[RECORDS FOR THIS EXERCISE — start]

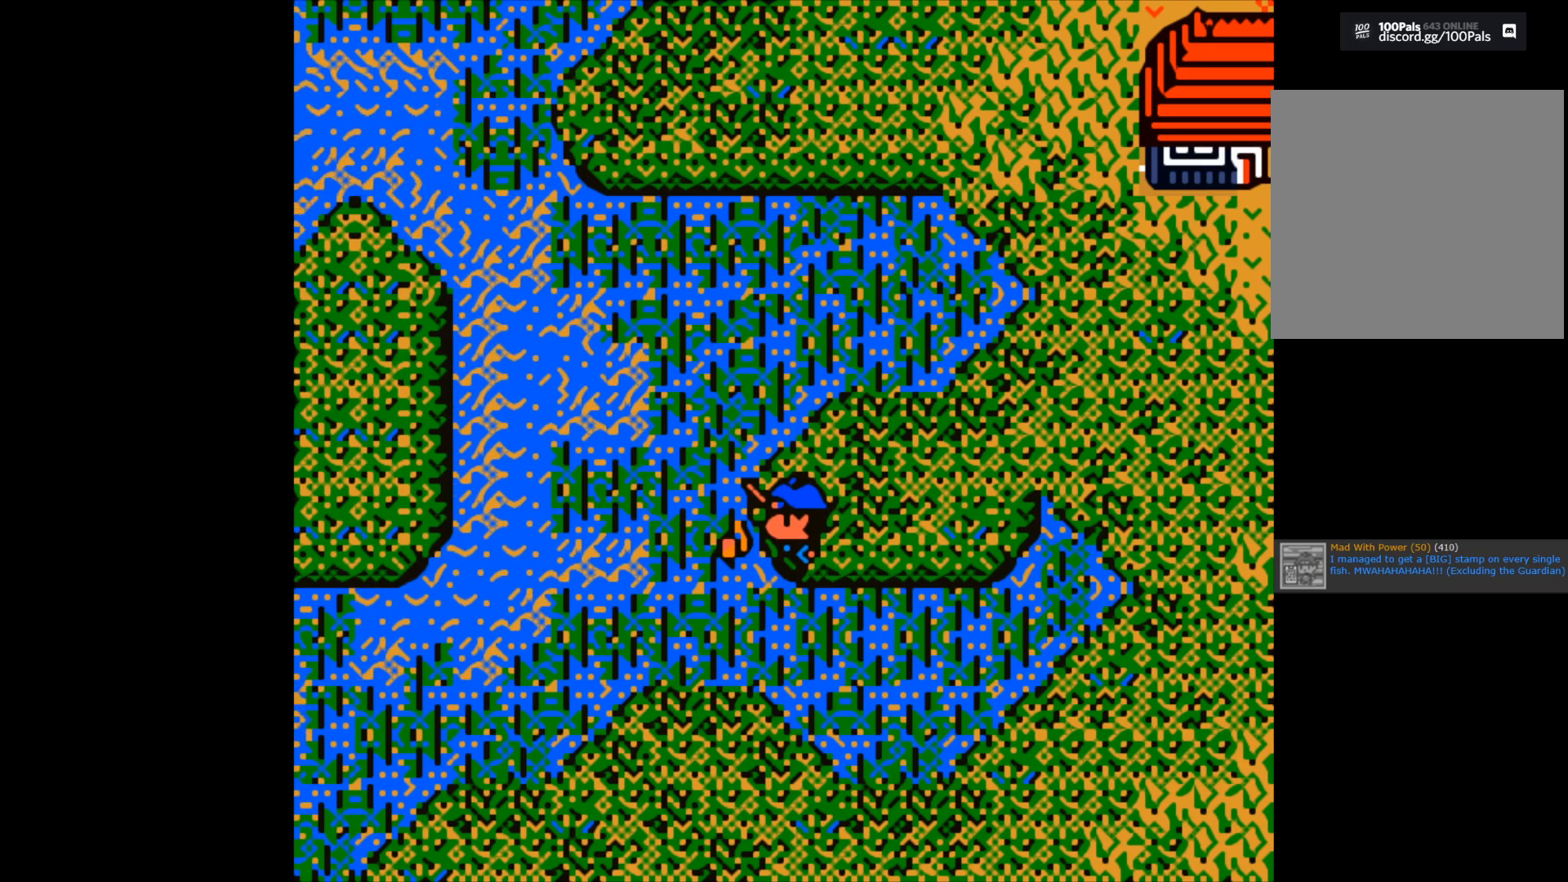
{"buttons": [], "left_stick": "center", "right_stick": "center", "events": [[33, "A", "down"], [167, "A", "up"]]}
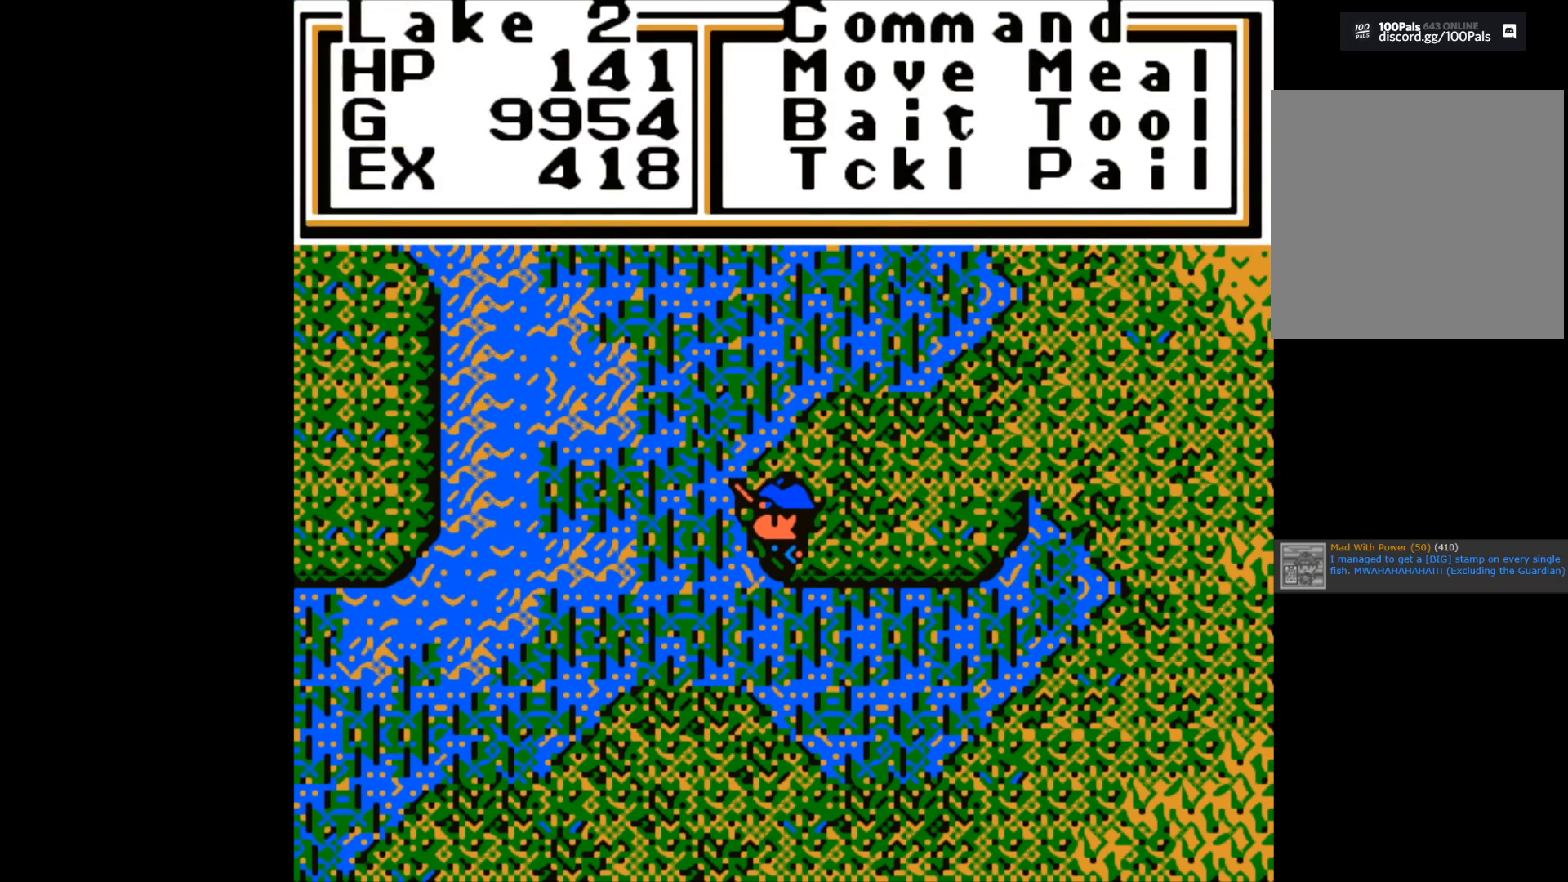
{"buttons": [], "left_stick": "center", "right_stick": "center", "events": [[183, "A", "down"], [283, "A", "up"]]}
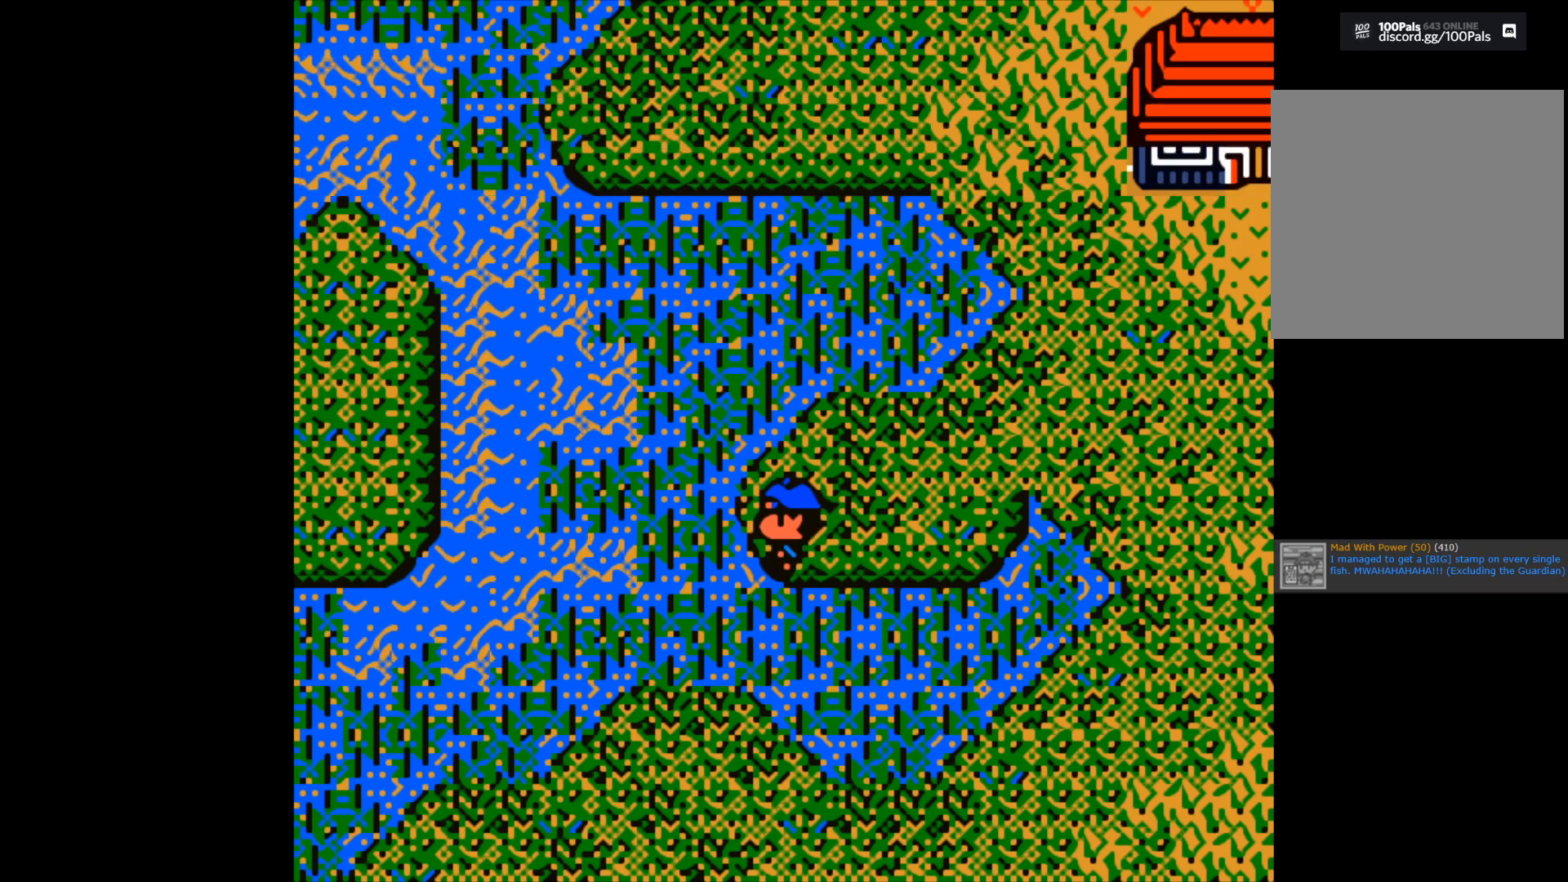
{"buttons": [], "left_stick": "left", "right_stick": "center", "events": [[200, "left_stick", "left"]]}
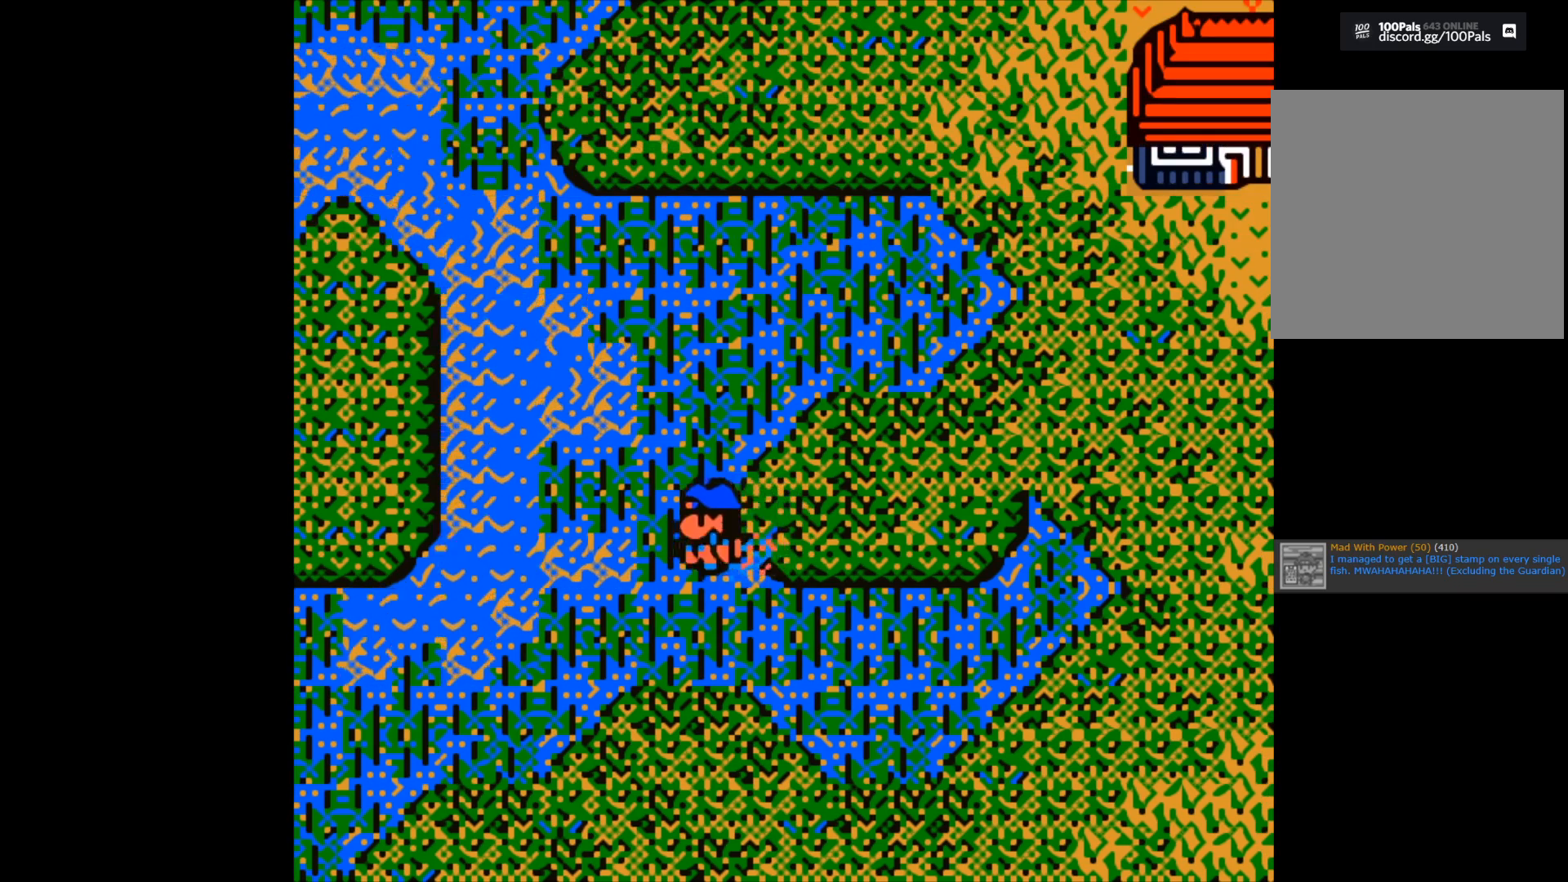
{"buttons": [], "left_stick": "left", "right_stick": "center", "events": []}
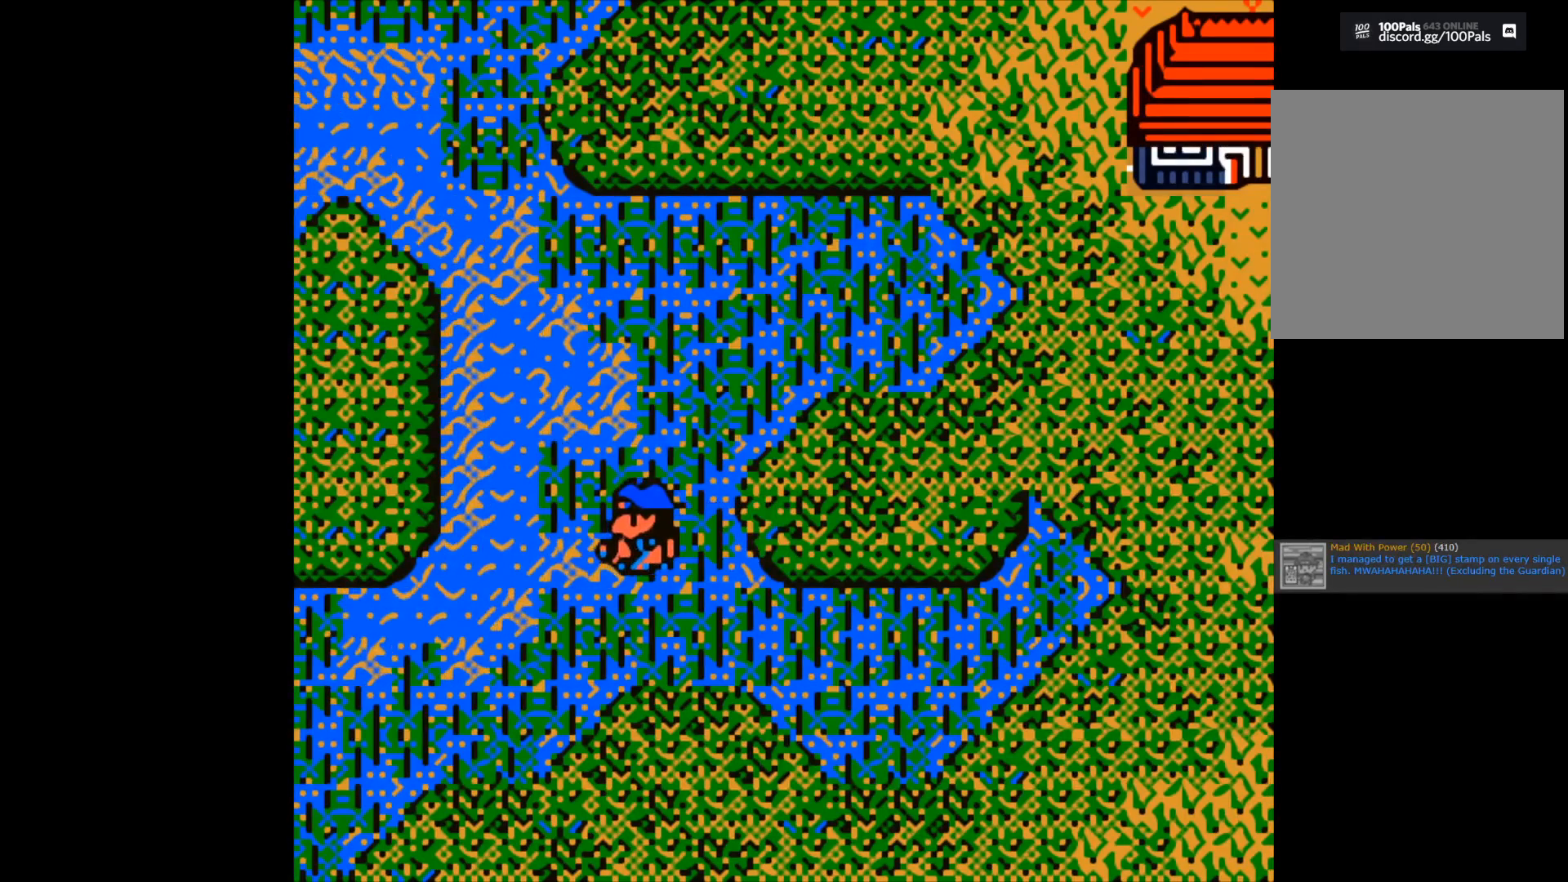
{"buttons": [], "left_stick": "left", "right_stick": "center", "events": []}
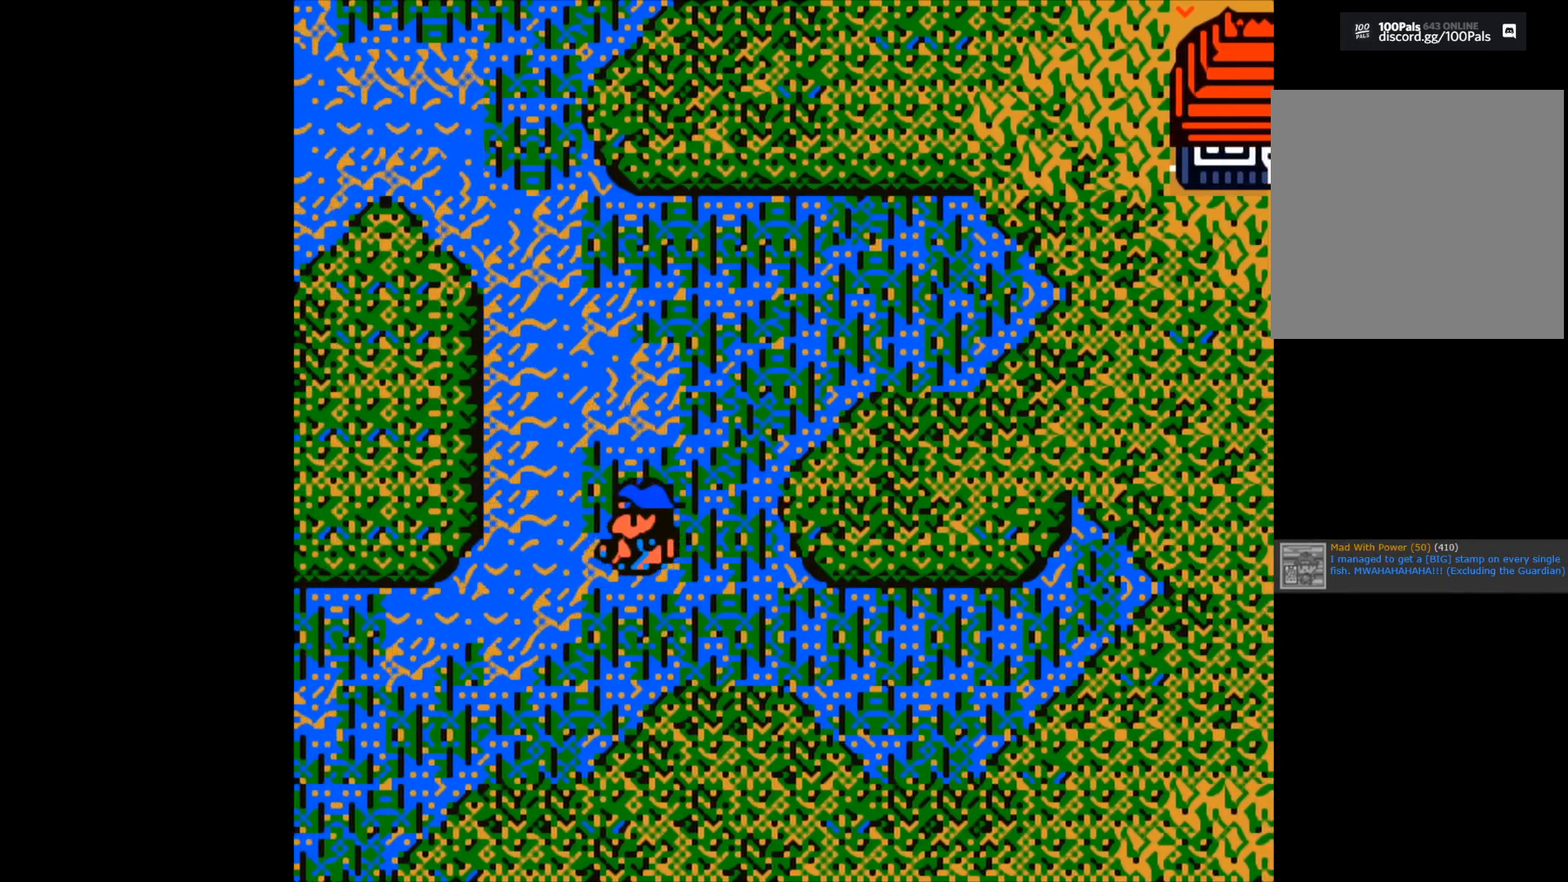
{"buttons": [], "left_stick": "left", "right_stick": "center", "events": []}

[RECORDS FOR THIS EXERCISE — finish]

## TASK TO COMPLETE
The records above must be output exactly, except for their pictures.

## SOLUTION FOR THIS TASK
{"buttons": [], "left_stick": "center", "right_stick": "center", "events": [[33, "A", "down"], [167, "A", "up"]]}
{"buttons": [], "left_stick": "center", "right_stick": "center", "events": [[183, "A", "down"], [283, "A", "up"]]}
{"buttons": [], "left_stick": "left", "right_stick": "center", "events": [[200, "left_stick", "left"]]}
{"buttons": [], "left_stick": "left", "right_stick": "center", "events": []}
{"buttons": [], "left_stick": "left", "right_stick": "center", "events": []}
{"buttons": [], "left_stick": "left", "right_stick": "center", "events": []}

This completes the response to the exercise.